=== Data to process ===

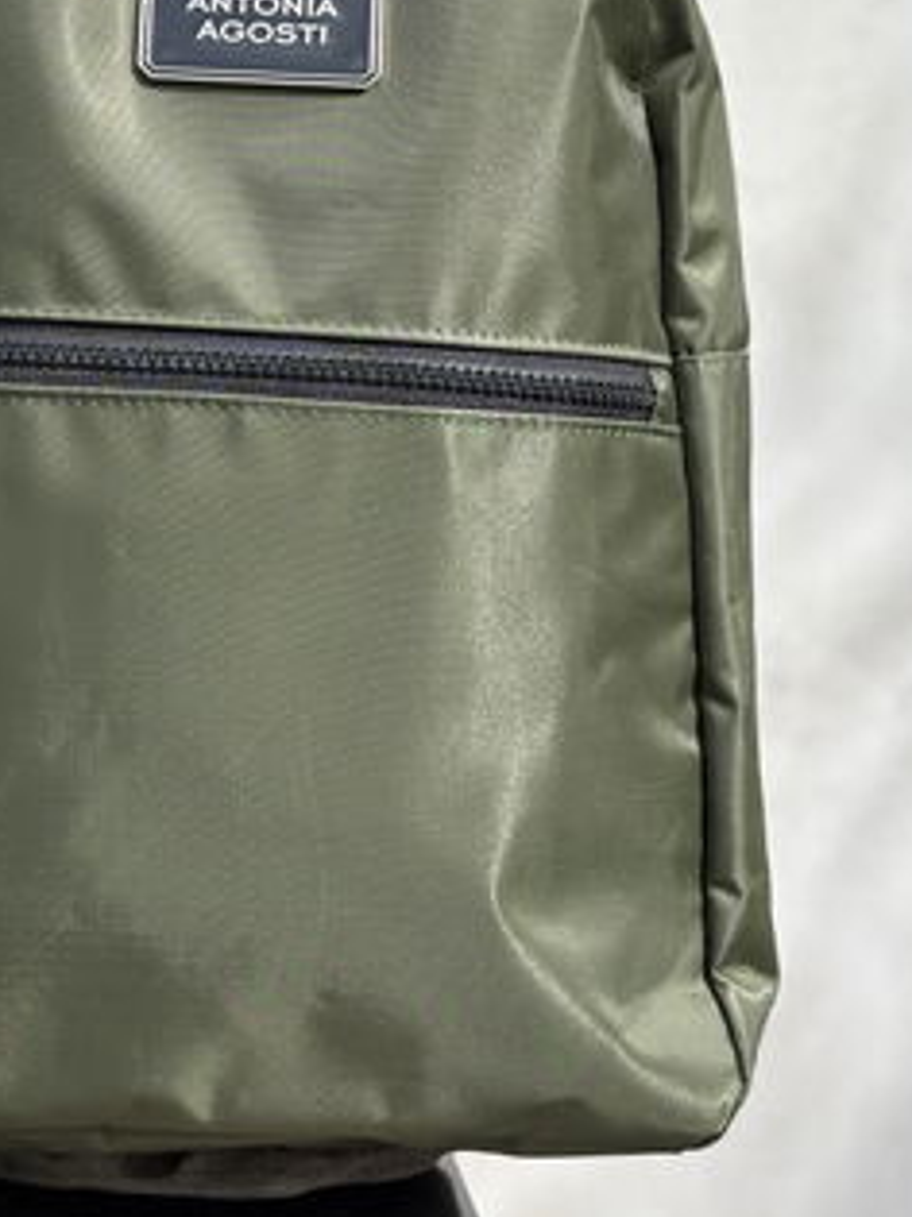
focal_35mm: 88
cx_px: 193
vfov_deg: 22.0
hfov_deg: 16.7
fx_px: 3093
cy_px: 261
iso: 32
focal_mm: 5.96
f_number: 1.6
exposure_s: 1/1812
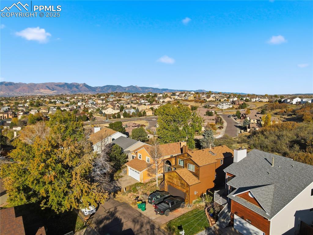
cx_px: 156
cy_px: 118
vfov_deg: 56.8
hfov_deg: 71.6
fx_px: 217
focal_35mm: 24
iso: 100
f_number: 2.8
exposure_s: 1/2000
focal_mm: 4.5
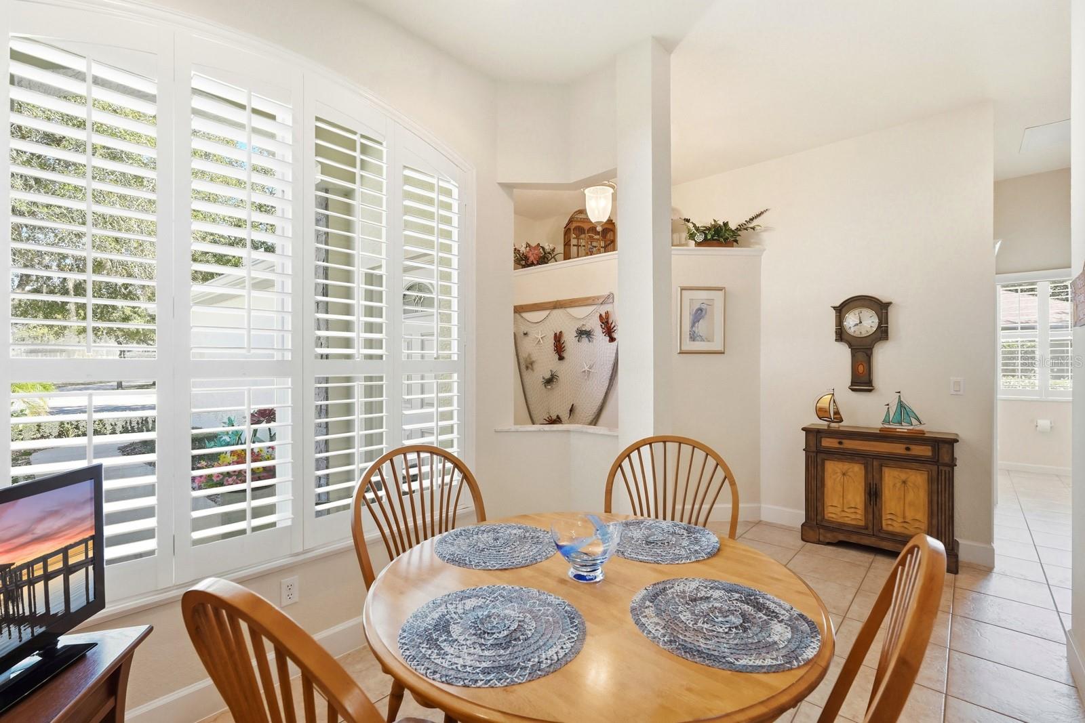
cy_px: 362
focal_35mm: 16
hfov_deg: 95.0
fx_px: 497
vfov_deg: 72.1
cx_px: 542
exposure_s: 1/3200
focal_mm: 16.5
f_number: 8
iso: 3200
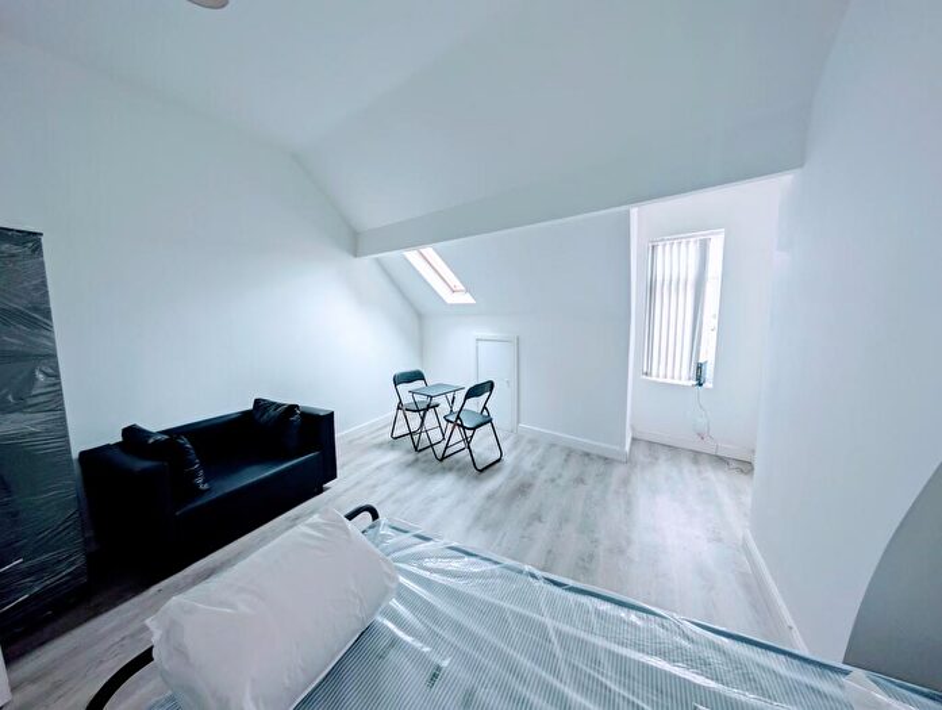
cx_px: 471
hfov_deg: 110.4
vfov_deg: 94.7
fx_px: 327
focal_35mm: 12
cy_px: 355
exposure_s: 1/72.9
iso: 57
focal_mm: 2.02
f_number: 1.7
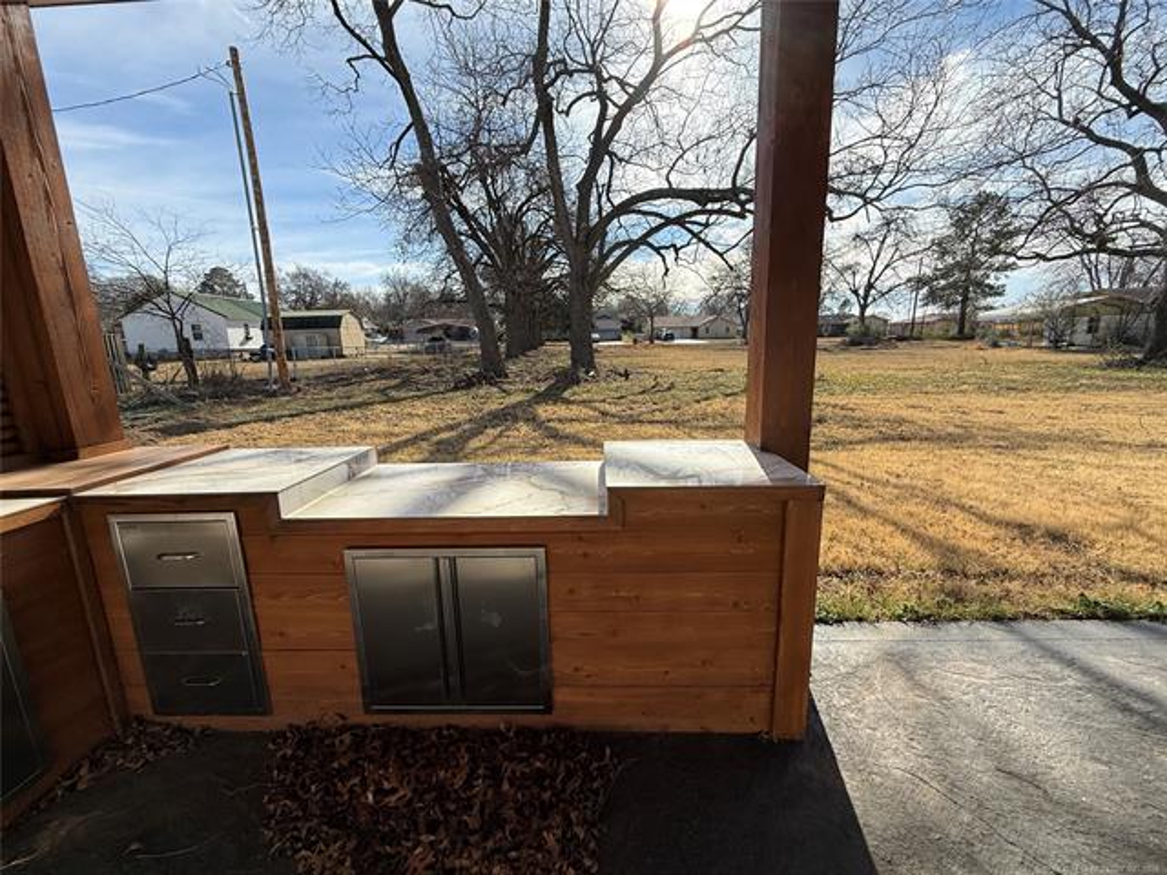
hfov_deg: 102.1
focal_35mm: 14
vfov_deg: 85.7
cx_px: 584
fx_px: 472
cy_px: 438
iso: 64
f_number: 2.2
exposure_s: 1/1572
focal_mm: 2.22
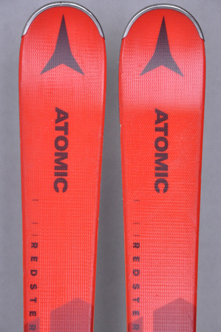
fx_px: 1454
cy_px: 166
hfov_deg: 8.7
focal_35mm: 158
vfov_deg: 13.1
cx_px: 110
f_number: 9.5
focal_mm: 105
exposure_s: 1/125
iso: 3200
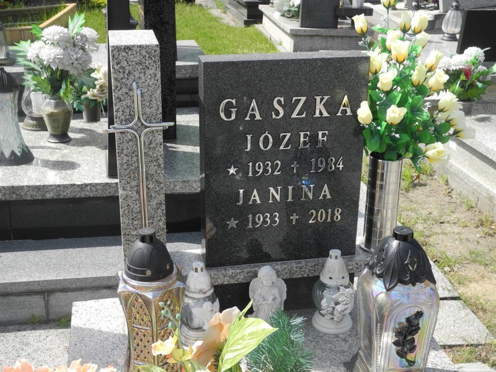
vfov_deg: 29.1
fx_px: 716
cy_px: 186
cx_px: 248
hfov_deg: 38.2
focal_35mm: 50
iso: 100
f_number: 3.5
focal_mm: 10.7
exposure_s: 1/800
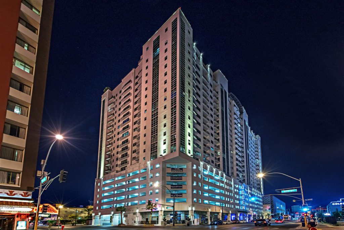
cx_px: 172
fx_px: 134
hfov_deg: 104.2
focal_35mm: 14
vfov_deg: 81.3
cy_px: 115
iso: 2000
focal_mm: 14
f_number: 5.6
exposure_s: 1/10
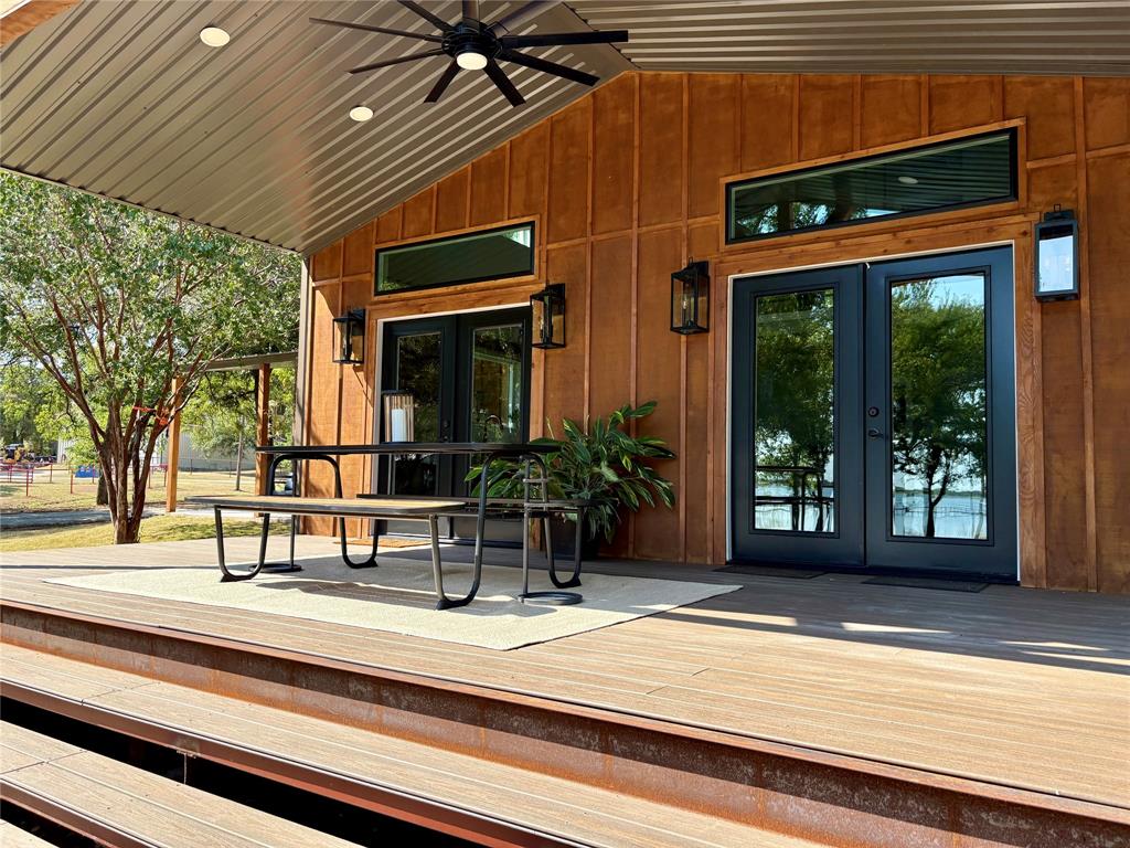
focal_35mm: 26
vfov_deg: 53.1
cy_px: 424
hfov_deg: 67.3
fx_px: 849
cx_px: 565
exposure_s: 1/1001
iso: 64
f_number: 1.6
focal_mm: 5.96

===

Your task =
The expected output is every entry above, retyped exactly, with the pictures removed.

Task solution =
focal_35mm: 88
cx_px: 193
vfov_deg: 22.0
hfov_deg: 16.7
fx_px: 3093
cy_px: 261
iso: 32
focal_mm: 5.96
f_number: 1.6
exposure_s: 1/1812
cx_px: 156
cy_px: 118
vfov_deg: 56.8
hfov_deg: 71.6
fx_px: 217
focal_35mm: 24
iso: 100
f_number: 2.8
exposure_s: 1/2000
focal_mm: 4.5
cy_px: 362
focal_35mm: 16
hfov_deg: 95.0
fx_px: 497
vfov_deg: 72.1
cx_px: 542
exposure_s: 1/3200
focal_mm: 16.5
f_number: 8
iso: 3200
cx_px: 471
hfov_deg: 110.4
vfov_deg: 94.7
fx_px: 327
focal_35mm: 12
cy_px: 355
exposure_s: 1/72.9
iso: 57
focal_mm: 2.02
f_number: 1.7
hfov_deg: 102.1
focal_35mm: 14
vfov_deg: 85.7
cx_px: 584
fx_px: 472
cy_px: 438
iso: 64
f_number: 2.2
exposure_s: 1/1572
focal_mm: 2.22
fx_px: 1454
cy_px: 166
hfov_deg: 8.7
focal_35mm: 158
vfov_deg: 13.1
cx_px: 110
f_number: 9.5
focal_mm: 105
exposure_s: 1/125
iso: 3200
vfov_deg: 29.1
fx_px: 716
cy_px: 186
cx_px: 248
hfov_deg: 38.2
focal_35mm: 50
iso: 100
f_number: 3.5
focal_mm: 10.7
exposure_s: 1/800
cx_px: 172
fx_px: 134
hfov_deg: 104.2
focal_35mm: 14
vfov_deg: 81.3
cy_px: 115
iso: 2000
focal_mm: 14
f_number: 5.6
exposure_s: 1/10
focal_35mm: 26
vfov_deg: 53.1
cy_px: 424
hfov_deg: 67.3
fx_px: 849
cx_px: 565
exposure_s: 1/1001
iso: 64
f_number: 1.6
focal_mm: 5.96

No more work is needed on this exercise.